Teacher-Guided One-Shot Pruning via Context-Aware Knowledge Distillation
Md. Samiul Alim, Sharjil Khan, Amrijit Biswas, Fuad Rahman, Shafin Rahman, Nabeel Mohammed
TL;DR
This work tackles the heavy computational cost of unstructured pruning by introducing a teacher-guided one-shot pruning framework that integrates Knowledge Distillation into the pruning signal. By computing gradient-based parameter importance from a joint loss L_Total = $\alpha L_{\text{CA-KLD}} + (1-\alpha) L_{\text{CE}}$ and performing global thresholding, the method prunes a large fraction of weights in a single step and then applies sparsity-aware retraining with or without KD. Across CIFAR-10, CIFAR-100, and Tiny ImageNet, the approach achieves high sparsity (up to ~98%) with minimal performance loss and outperforms several state-of-the-art baselines such as EPG, EPSD, and COLT in many regimes, while significantly reducing training latency.

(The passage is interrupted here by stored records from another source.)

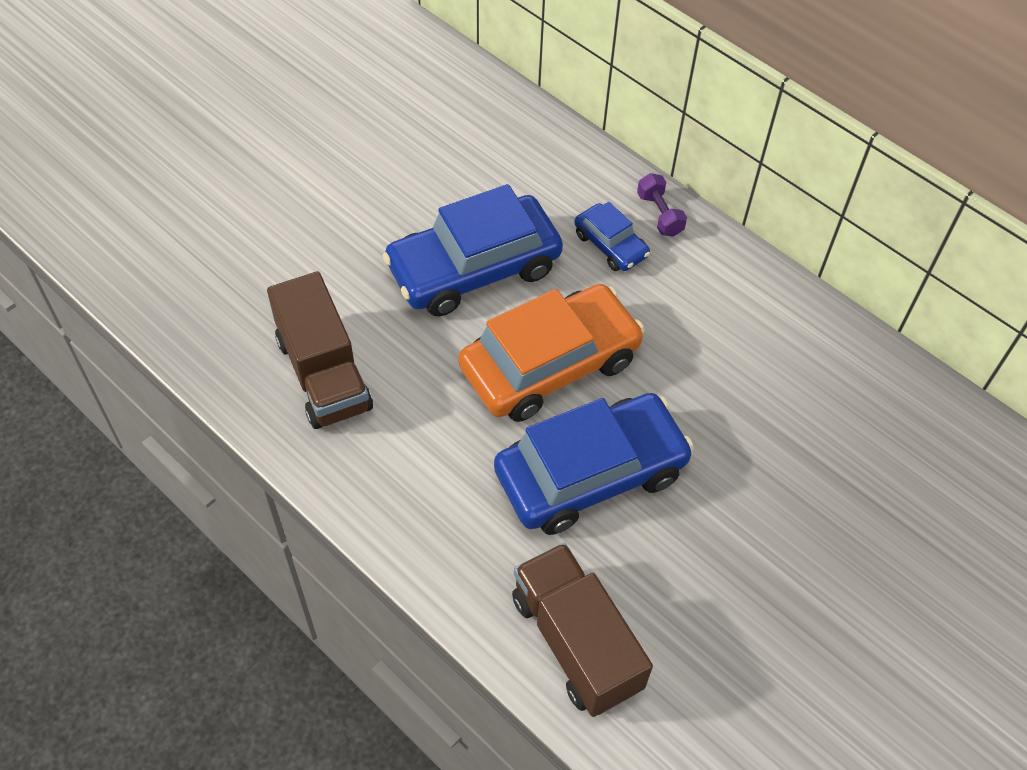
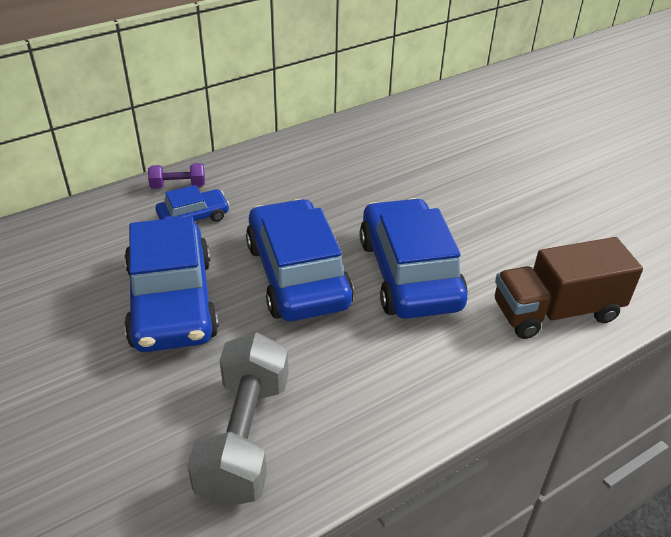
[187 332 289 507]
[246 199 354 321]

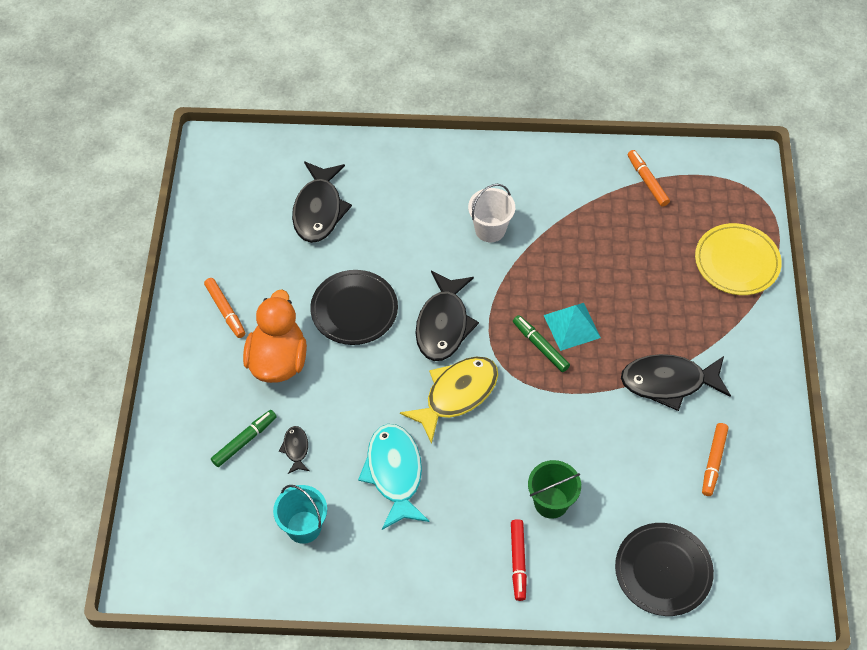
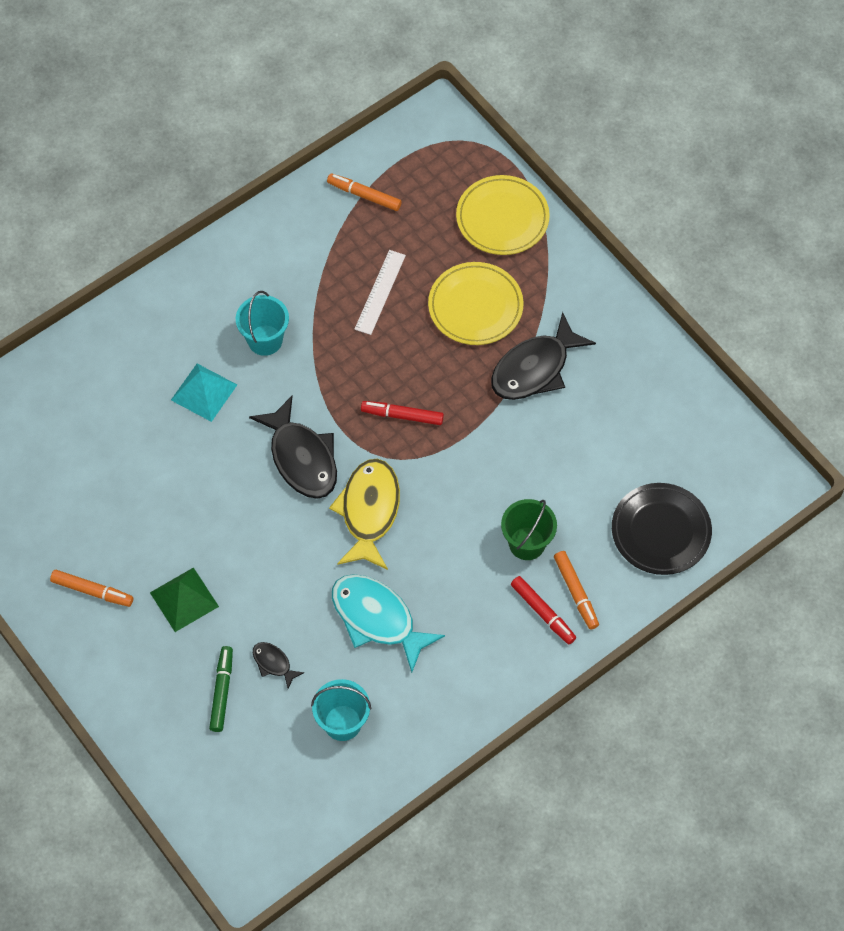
[150 567 219 632]
[171 364 237 422]
[236 291 289 356]
[354 250 406 335]
[361 401 444 425]
[428 262 523 345]
[554 551 599 629]
[292 161 352 243] (first image)
[310 270 398 345] (first image)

The results demonstrate the practical viability of integrating KD directly into pruning decisions, enabling efficient, scalable deployment of sparse networks in resource-constrained environments.
Abstract
Unstructured pruning remains a powerful strategy for compressing deep neural networks, yet it often demands iterative train-prune-retrain cycles, resulting in significant computational overhead. To address this challenge, we introduce a novel teacher-guided pruning framework that tightly integrates Knowledge Distillation (KD) with importance score estimation. Unlike prior approaches that apply KD as a post-pruning recovery step, our method leverages gradient signals informed by the teacher during importance score calculation to identify and retain parameters most critical for both task performance and knowledge transfer. Our method facilitates a one-shot global pruning strategy that efficiently eliminates redundant weights while preserving essential representations. After pruning, we employ sparsity-aware retraining with and without KD to recover accuracy without reactivating pruned connections. Comprehensive experiments across multiple image classification benchmarks, including CIFAR-10, CIFAR-100, and TinyImageNet, demonstrate that our method consistently achieves high sparsity levels with minimal performance degradation. Notably, our approach outperforms state-of-the-art baselines such as EPG and EPSD at high sparsity levels, while offering a more computationally efficient alternative to iterative pruning schemes like COLT. The proposed framework offers a computation-efficient, performance-preserving solution well suited for deployment in resource-constrained environments.